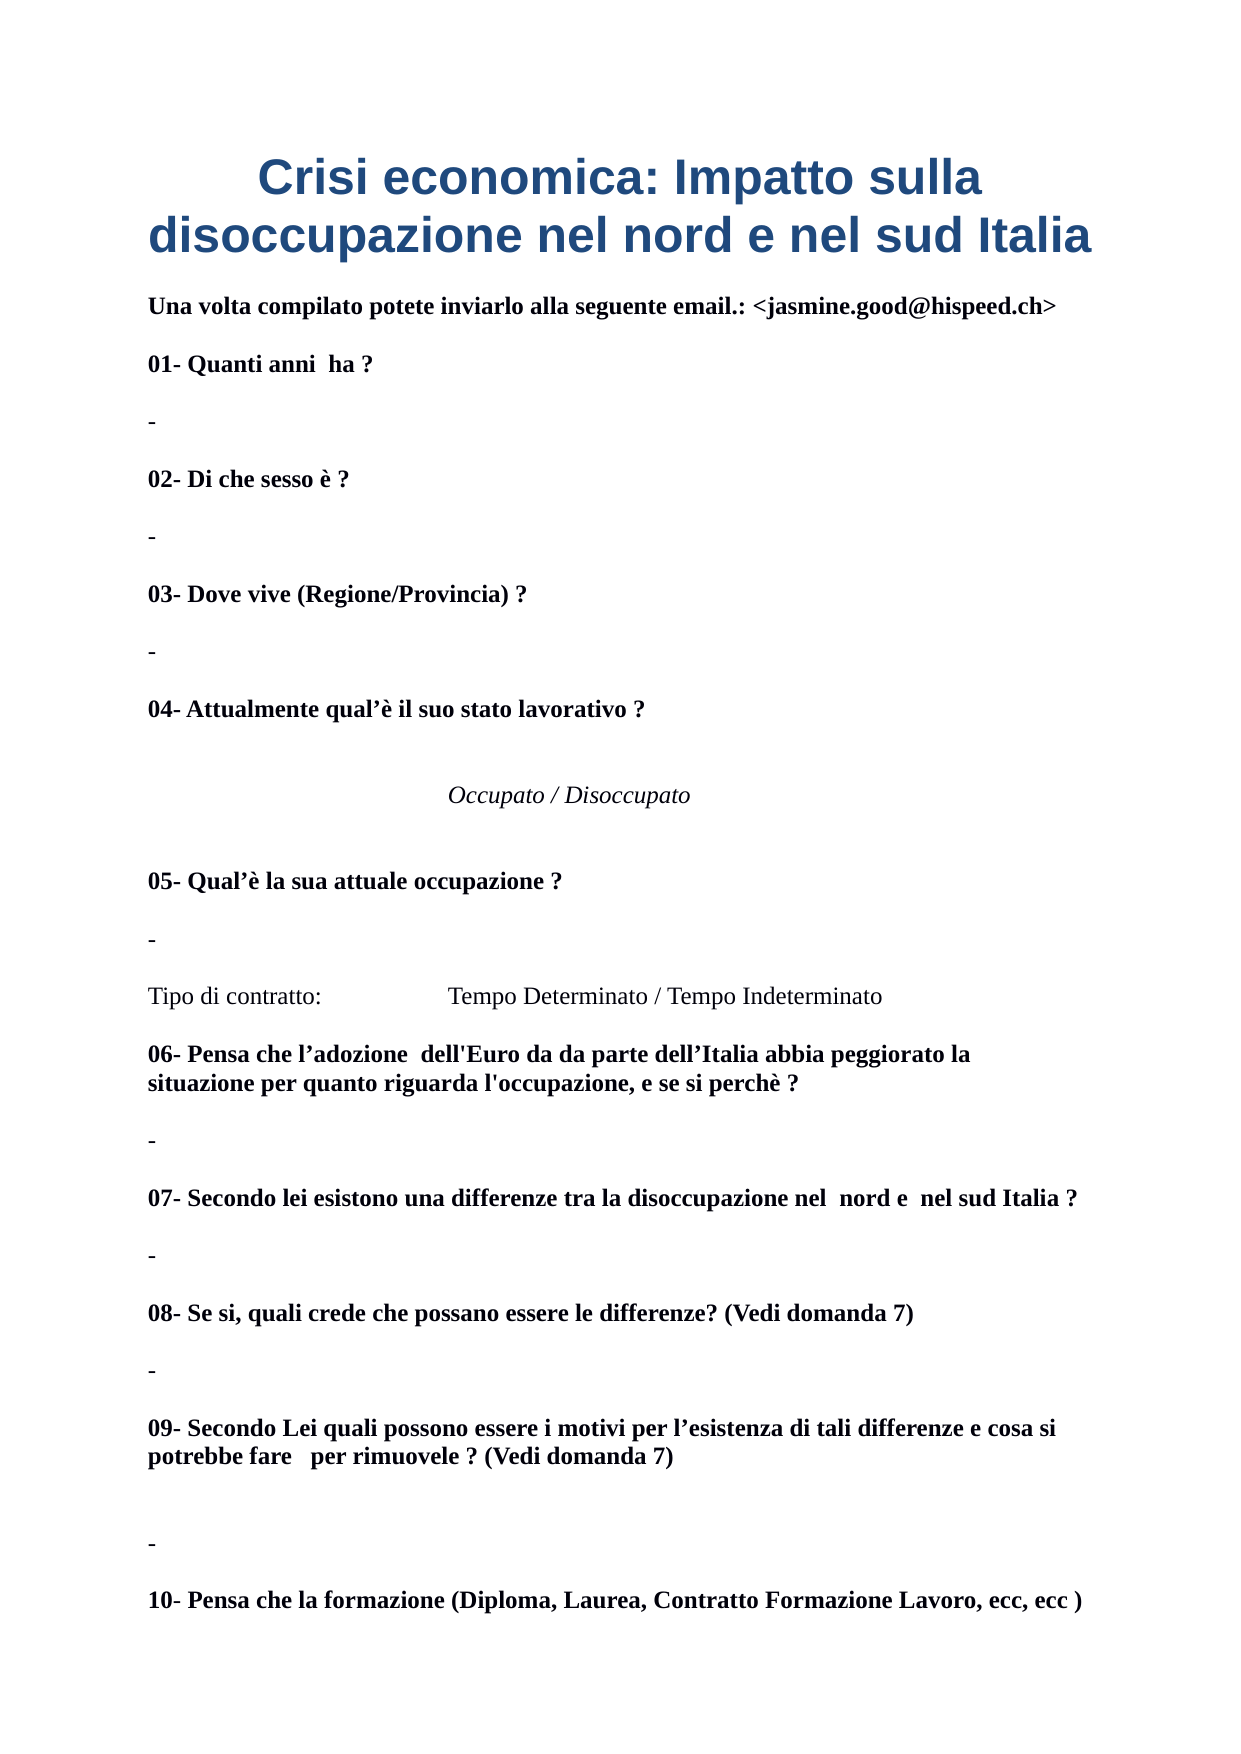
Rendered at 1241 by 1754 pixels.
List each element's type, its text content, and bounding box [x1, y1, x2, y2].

text 07- Secondo lei esistono una differenze tra la disoccupazione nel nord e nel sud Italia ? [148, 1183, 1093, 1211]
text 09- Secondo Lei quali possono essere i motivi per l’esistenza di tali differenze e cosa si potrebbe fare per rimuovele ? (Vedi domanda 7) [148, 1413, 1093, 1470]
text - [148, 1240, 1093, 1269]
text - [148, 1528, 1093, 1556]
text 01- Quanti anni ha ? [148, 349, 1093, 378]
text 02- Di che sesso è ? [148, 464, 1093, 493]
text 10- Pensa che la formazione (Diploma, Laurea, Contratto Formazione Lavoro, ecc, ecc ) [148, 1585, 1093, 1614]
text 03- Dove vive (Regione/Provincia) ? [148, 579, 1093, 608]
text Crisi economica: Impatto sulla disoccupazione nel nord e nel sud Italia [148, 148, 1093, 263]
text - [148, 1355, 1093, 1384]
text 05- Qual’è la sua attuale occupazione ? [148, 866, 1093, 895]
text - [148, 636, 1093, 665]
text - [148, 521, 1093, 550]
text - [148, 924, 1093, 953]
text - [148, 406, 1093, 435]
text Tipo di contratto: Tempo Determinato / Tempo Indeterminato [148, 981, 1093, 1010]
text - [148, 1125, 1093, 1154]
text Occupato / Disoccupato [148, 780, 1093, 809]
text 04- Attualmente qual’è il suo stato lavorativo ? [148, 694, 1093, 723]
text 08- Se si, quali crede che possano essere le differenze? (Vedi domanda 7) [148, 1298, 1093, 1326]
text Una volta compilato potete inviarlo alla seguente email.: <jasmine.good@hispeed.ch> [148, 291, 1093, 320]
text 06- Pensa che l’adozione dell'Euro da da parte dell’Italia abbia peggiorato la situazione per quanto riguarda l'occupazione, e se si perchè ? [148, 1039, 1093, 1096]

---+---

What this task involves
Copy the lines above word for word, keeping everything except the picture.

Response below
Rendered at 1241 by 1754 pixels.
List each element's type, its text content, and bounding box [x1, y1, x2, y2].

text 07- Secondo lei esistono una differenze tra la disoccupazione nel nord e nel sud Italia ? [148, 1183, 1093, 1211]
text 09- Secondo Lei quali possono essere i motivi per l’esistenza di tali differenze e cosa si potrebbe fare per rimuovele ? (Vedi domanda 7) [148, 1413, 1093, 1470]
text - [148, 1240, 1093, 1269]
text - [148, 1528, 1093, 1556]
text 01- Quanti anni ha ? [148, 349, 1093, 378]
text 02- Di che sesso è ? [148, 464, 1093, 493]
text 10- Pensa che la formazione (Diploma, Laurea, Contratto Formazione Lavoro, ecc, ecc ) [148, 1585, 1093, 1614]
text 03- Dove vive (Regione/Provincia) ? [148, 579, 1093, 608]
text Crisi economica: Impatto sulla disoccupazione nel nord e nel sud Italia [148, 148, 1093, 263]
text - [148, 1355, 1093, 1384]
text 05- Qual’è la sua attuale occupazione ? [148, 866, 1093, 895]
text - [148, 636, 1093, 665]
text - [148, 521, 1093, 550]
text - [148, 924, 1093, 953]
text - [148, 406, 1093, 435]
text Tipo di contratto: Tempo Determinato / Tempo Indeterminato [148, 981, 1093, 1010]
text - [148, 1125, 1093, 1154]
text Occupato / Disoccupato [148, 780, 1093, 809]
text 04- Attualmente qual’è il suo stato lavorativo ? [148, 694, 1093, 723]
text 08- Se si, quali crede che possano essere le differenze? (Vedi domanda 7) [148, 1298, 1093, 1326]
text Una volta compilato potete inviarlo alla seguente email.: <jasmine.good@hispeed.ch> [148, 291, 1093, 320]
text 06- Pensa che l’adozione dell'Euro da da parte dell’Italia abbia peggiorato la situazione per quanto riguarda l'occupazione, e se si perchè ? [148, 1039, 1093, 1096]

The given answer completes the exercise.